►

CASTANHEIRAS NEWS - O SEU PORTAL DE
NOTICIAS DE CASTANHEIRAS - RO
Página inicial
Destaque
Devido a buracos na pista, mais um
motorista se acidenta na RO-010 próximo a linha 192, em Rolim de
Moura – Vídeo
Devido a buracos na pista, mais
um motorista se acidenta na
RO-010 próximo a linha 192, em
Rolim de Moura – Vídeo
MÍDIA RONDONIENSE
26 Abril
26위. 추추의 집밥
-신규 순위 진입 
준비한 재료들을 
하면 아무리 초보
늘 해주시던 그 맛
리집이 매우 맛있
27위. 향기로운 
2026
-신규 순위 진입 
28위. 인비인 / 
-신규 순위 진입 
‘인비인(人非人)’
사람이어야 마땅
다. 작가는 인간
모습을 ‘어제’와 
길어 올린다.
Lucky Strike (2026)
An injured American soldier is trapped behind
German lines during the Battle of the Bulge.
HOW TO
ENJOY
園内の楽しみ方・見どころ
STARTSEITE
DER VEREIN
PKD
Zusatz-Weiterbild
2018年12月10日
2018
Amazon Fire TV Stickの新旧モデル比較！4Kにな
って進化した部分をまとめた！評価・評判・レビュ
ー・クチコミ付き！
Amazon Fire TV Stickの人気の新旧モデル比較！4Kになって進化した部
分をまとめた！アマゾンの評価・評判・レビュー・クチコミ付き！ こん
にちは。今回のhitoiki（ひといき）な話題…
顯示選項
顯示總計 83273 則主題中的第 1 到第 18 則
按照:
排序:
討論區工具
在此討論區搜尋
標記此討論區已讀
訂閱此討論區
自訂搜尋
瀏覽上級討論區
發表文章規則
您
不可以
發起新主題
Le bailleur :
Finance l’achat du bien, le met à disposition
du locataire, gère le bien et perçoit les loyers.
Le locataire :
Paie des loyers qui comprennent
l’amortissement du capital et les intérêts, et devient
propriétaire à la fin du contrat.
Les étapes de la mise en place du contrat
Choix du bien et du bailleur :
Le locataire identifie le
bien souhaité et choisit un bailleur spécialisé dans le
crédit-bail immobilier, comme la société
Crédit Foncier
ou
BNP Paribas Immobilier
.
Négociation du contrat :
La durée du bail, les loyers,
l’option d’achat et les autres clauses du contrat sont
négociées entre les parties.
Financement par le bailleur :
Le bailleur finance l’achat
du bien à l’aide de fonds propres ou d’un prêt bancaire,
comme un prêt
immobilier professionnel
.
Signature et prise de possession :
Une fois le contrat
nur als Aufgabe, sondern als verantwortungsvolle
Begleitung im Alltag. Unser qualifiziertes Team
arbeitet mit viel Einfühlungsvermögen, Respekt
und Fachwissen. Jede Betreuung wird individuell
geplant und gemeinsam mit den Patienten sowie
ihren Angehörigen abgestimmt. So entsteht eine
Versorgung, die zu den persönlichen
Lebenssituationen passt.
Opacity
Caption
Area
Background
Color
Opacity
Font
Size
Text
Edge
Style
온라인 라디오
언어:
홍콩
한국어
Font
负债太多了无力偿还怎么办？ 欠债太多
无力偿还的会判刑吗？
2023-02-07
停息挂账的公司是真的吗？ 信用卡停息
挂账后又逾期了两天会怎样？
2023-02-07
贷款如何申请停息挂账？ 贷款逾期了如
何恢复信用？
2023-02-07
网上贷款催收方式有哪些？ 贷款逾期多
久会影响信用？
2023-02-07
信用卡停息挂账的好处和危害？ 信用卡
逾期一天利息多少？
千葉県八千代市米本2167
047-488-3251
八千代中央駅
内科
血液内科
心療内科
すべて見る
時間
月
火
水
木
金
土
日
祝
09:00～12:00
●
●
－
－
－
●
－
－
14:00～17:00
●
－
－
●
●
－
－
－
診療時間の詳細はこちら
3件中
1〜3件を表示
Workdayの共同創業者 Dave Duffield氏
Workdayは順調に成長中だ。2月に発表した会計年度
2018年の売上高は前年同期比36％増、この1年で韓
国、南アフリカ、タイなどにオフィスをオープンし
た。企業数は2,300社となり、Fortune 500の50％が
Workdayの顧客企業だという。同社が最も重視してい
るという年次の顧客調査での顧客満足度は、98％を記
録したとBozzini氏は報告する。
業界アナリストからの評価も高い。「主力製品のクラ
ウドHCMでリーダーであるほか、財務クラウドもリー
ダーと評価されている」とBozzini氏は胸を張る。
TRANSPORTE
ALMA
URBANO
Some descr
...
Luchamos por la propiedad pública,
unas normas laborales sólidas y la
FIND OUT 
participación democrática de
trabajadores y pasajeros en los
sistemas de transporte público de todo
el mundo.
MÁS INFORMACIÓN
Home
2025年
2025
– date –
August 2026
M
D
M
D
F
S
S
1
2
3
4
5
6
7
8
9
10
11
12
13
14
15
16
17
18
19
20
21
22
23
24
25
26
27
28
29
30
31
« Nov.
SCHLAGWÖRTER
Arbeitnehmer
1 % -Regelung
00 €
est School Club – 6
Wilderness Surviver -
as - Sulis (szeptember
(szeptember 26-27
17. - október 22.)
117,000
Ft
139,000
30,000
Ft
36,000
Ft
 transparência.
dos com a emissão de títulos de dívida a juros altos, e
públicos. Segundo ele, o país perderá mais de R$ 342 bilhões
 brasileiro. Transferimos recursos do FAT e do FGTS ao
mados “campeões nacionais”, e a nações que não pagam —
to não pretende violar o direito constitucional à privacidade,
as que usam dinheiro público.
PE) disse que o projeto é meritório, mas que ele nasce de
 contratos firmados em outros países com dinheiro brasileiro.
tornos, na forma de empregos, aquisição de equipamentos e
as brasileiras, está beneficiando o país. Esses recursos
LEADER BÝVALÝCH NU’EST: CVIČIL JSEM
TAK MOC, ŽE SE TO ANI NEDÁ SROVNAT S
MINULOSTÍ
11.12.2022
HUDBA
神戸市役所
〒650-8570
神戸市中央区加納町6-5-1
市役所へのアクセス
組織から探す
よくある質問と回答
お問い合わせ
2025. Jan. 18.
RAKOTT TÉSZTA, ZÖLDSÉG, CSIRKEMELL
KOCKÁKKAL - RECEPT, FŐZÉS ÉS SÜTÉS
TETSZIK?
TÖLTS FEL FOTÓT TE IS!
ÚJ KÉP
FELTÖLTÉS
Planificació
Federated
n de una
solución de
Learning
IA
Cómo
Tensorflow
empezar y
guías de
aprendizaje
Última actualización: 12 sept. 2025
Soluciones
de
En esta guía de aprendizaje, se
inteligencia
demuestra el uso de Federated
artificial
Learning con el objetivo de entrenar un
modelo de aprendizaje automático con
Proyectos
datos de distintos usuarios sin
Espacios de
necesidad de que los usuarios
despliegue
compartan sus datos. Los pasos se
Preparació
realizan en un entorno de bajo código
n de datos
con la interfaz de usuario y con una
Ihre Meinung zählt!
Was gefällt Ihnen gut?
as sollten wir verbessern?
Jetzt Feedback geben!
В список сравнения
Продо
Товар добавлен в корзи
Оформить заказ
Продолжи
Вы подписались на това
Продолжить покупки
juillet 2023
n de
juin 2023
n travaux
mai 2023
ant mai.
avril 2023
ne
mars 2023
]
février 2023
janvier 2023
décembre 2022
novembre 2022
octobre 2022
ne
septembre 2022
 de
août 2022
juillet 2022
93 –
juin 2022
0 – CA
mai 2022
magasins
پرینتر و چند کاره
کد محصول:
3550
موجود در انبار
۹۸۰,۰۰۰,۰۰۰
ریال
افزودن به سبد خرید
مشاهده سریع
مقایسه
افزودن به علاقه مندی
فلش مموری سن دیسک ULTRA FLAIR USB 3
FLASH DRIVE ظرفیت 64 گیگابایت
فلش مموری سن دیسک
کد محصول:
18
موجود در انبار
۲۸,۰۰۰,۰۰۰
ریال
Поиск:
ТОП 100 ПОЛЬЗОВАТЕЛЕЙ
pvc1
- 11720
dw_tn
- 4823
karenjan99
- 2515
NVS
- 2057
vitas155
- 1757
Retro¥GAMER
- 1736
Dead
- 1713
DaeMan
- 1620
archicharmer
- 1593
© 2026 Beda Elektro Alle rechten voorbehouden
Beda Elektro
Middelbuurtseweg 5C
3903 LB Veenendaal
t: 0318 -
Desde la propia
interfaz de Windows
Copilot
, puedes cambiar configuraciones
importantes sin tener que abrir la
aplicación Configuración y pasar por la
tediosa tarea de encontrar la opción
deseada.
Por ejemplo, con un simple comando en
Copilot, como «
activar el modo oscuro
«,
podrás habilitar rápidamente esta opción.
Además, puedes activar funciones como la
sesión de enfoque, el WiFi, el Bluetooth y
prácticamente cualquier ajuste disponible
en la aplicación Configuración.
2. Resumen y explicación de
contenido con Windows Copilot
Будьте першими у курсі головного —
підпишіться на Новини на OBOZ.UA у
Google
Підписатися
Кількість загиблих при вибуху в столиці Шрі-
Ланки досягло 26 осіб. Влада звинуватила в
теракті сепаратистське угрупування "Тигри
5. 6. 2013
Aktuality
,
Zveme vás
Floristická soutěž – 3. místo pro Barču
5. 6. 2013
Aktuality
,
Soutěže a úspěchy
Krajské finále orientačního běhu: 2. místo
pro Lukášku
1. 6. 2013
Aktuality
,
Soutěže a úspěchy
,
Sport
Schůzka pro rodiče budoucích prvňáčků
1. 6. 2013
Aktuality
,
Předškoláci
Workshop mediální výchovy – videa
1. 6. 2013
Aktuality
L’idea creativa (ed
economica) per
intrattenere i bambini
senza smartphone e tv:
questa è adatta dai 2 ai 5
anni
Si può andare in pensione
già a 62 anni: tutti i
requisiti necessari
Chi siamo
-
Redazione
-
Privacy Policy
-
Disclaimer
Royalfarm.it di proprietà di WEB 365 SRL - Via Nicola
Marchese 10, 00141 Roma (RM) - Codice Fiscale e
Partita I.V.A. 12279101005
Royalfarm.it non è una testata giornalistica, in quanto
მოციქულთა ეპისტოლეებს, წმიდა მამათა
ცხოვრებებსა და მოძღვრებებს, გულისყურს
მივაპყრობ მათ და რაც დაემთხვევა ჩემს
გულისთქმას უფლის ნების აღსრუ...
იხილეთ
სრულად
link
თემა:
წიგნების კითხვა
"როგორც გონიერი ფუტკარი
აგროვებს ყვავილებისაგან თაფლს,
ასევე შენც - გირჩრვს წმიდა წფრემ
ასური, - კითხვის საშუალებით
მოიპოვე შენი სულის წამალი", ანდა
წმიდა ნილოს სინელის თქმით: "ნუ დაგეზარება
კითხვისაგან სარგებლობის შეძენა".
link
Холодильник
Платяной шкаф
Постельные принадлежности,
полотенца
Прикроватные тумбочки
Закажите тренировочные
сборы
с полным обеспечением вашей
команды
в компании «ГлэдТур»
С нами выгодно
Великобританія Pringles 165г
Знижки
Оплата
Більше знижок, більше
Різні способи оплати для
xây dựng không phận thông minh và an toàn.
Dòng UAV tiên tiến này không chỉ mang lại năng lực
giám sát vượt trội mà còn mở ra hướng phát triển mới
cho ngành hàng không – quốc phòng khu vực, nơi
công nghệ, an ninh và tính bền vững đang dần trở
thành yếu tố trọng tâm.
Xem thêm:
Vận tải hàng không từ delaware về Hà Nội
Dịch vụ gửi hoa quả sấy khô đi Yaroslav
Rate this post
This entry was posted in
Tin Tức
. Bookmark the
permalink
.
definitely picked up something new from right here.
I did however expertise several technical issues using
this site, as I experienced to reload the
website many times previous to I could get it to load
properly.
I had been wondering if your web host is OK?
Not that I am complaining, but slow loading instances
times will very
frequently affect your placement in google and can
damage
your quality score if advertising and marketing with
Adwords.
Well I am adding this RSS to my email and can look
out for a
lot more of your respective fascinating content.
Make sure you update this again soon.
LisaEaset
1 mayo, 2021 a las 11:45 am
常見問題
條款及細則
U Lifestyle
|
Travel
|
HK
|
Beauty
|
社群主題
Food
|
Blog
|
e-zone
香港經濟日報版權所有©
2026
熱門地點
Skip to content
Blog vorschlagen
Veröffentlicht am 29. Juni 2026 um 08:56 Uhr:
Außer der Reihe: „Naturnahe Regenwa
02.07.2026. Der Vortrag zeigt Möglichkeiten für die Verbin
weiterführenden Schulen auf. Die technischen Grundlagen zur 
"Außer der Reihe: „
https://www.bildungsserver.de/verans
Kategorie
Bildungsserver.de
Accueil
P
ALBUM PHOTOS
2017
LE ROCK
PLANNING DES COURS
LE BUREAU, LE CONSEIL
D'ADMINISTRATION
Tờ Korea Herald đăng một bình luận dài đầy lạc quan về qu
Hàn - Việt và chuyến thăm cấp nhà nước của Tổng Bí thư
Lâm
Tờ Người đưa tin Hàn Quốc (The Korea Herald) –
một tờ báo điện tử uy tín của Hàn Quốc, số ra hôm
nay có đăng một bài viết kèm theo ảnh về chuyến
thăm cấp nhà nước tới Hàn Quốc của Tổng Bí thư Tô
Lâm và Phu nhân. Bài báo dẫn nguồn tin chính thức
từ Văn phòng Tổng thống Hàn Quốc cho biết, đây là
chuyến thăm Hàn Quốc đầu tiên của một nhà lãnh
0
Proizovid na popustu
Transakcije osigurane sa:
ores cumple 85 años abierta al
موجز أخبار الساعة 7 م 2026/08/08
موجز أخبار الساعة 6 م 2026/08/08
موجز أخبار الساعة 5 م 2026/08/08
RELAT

◄

Your assignment
From the entries, copy every line in which the string "Windows" can be found.

Written reply
interfaz de Windows
contenido con Windows Copilot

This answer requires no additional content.